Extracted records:
>>

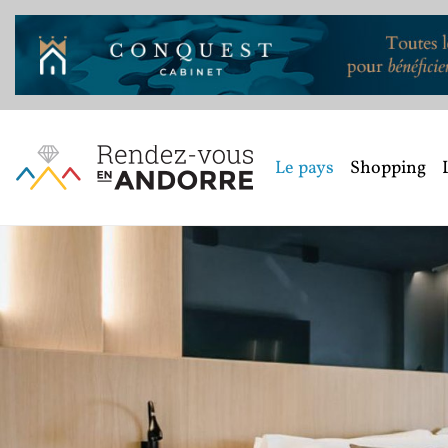
Le pays
Shopping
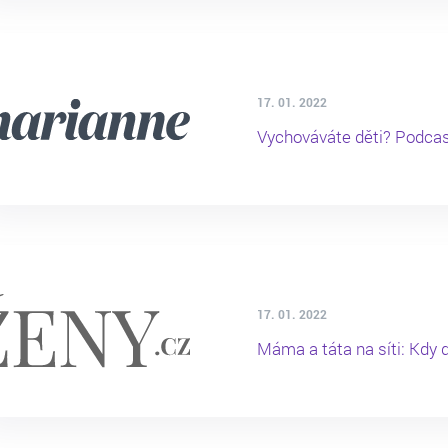
17. 01. 2022
Vychováváte děti? Podcas
17. 01. 2022
Máma a táta na síti: Kdy 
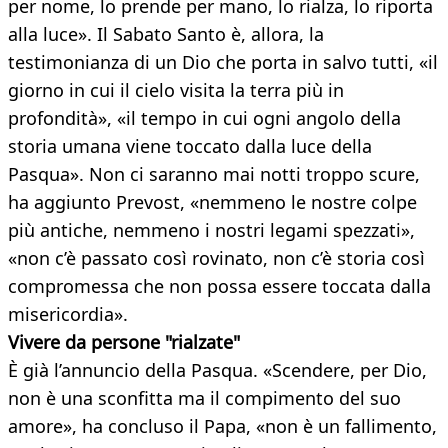
per nome, lo prende per mano, lo rialza, lo riporta
alla luce». Il Sabato Santo è, allora, la
testimonianza di un Dio che porta in salvo tutti, «il
giorno in cui il cielo visita la terra più in
profondità», «il tempo in cui ogni angolo della
storia umana viene toccato dalla luce della
Pasqua». Non ci saranno mai notti troppo scure,
ha aggiunto Prevost, «nemmeno le nostre colpe
più antiche, nemmeno i nostri legami spezzati»,
«non c’è passato così rovinato, non c’è storia così
compromessa che non possa essere toccata dalla
misericordia».
Vivere da persone "rialzate"
È già l’annuncio della Pasqua. «Scendere, per Dio,
non è una sconfitta ma il compimento del suo
amore», ha concluso il Papa, «non è un fallimento,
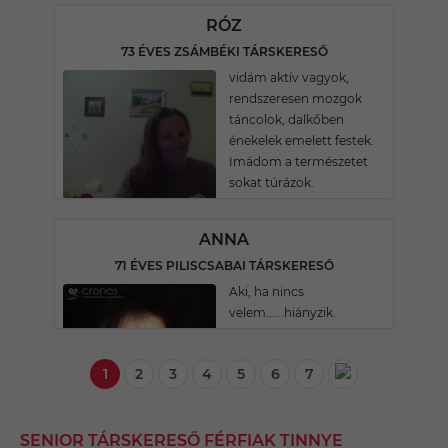
RÓZ
73 ÉVES ZSÁMBÉKI TÁRSKERESŐ
vidám aktív vagyok,
rendszeresen mozgok
táncolok, dalkőben
énekelek emelett festek.
Imádom a természetet
sokat túrázok.
ANNA
71 ÉVES PILISCSABAI TÁRSKERESŐ
Aki, ha nincs
velem......hiányzik.
1
2
3
4
5
6
7
SENIOR TÁRSKERESŐ FÉRFIAK TINNYE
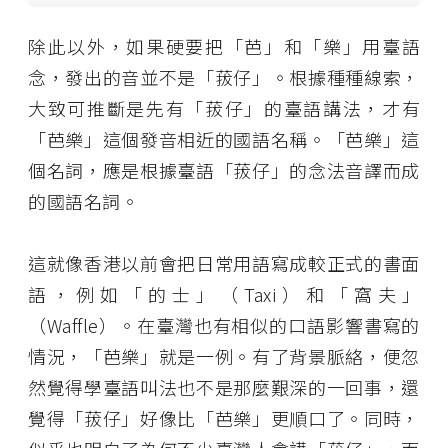
除此以外，如果硬要把「芭」和「樂」用臺語
念，發出的音並不是「菝仔」。根據種種線索，
大致可推斷是先有「菝仔」的臺語講法，才有
「芭樂」這個發音相近的國語名稱。「芭樂」這
個名詞，應是根據臺語「菝仔」的念法音譯而成
的國語名詞。
這就像香港以前會把日常用語寫成較正式的書面
語，例如「的士」（Taxi）和「窩夫」
（Waffle）。在臺灣也有相似的口語影響書寫的
情況，「芭樂」就是一例。有了背景脈絡，便忽
然覺得學臺語叫法也不是那麼艱深的一回事，還
覺得「菝仔」好像比「芭樂」更順口了。同時，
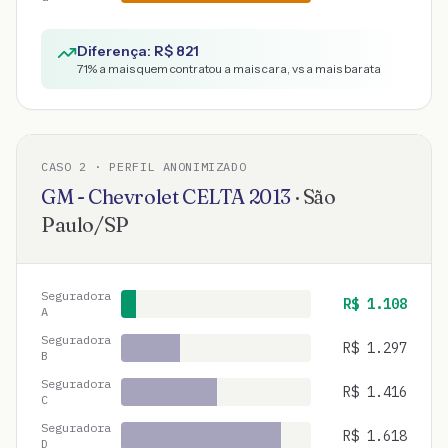
Diferença: R$
821
71
% a mais quem contratou a mais cara, vs a mais barata
CASO
2
· PERFIL ANONIMIZADO
GM - Chevrolet
CELTA
2013
·
São
Paulo
/
SP
Seguradora
R$
1.108
A
Seguradora
R$
1.297
B
Seguradora
R$
1.416
C
Seguradora
R$
1.618
D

<<

▶ _WHAT IS REQUIRED_
Determine how many lines of the entries contain the string "TÁRSKERESŐ", and reply with nothing but the number.

▶ _ANSWER TO THE EXERCISE_
3